**Page text**

Honig was particularly concerned about broadband adoption among minorities, and tied incentive auctions to that concern, because wireless broadband is one of the more widely-used methods of access among minority communities, making a spectrum shortage an alarming possibility.

He was also concerned that the situation of minorities in heritage broadcast platforms is moving in the wrong direction, despite years spend considering remedies. He noted gains in ownership and employment being reversed.

He was also concerned about the glacial pace of action at the FCC, and said he believed incentive auctions were still five to seven years in the future.

Here are Honig’s full remarks as delivered at the organization’s 10th Annual Access to Capital and Telecommunications Policy conference, as published in the organization’s Broadband and Social Justice newsletter.

Honig’s remarks begin here:
I’m so glad that several distinguished Members of Congress have joined MMTC for our 10th Annual Access to Capital and Telecom Policy Conference. And today I have the privilege of encouraging Congress to take dramatic steps to bring telecom regulation into the 21st century, and to close the race- and wealth-related ownership, employment and participation divides to make possible the fulfillment of our most treasured democratic principles.

**Data extract**
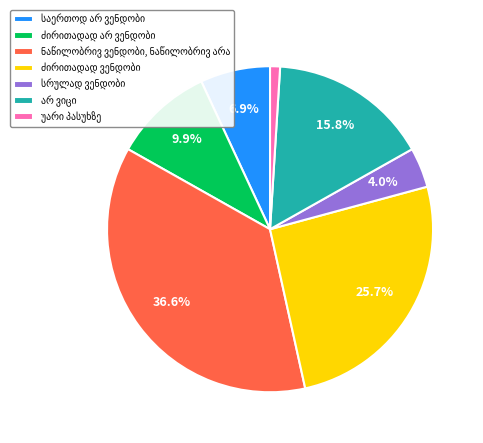

Is there a majority slice in this chart?

No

**Job**
According to the passage about Honig's remarks, how far in the future did he believe incentive auctions still were? The material has no role here.

**Answer below**
Five to seven years.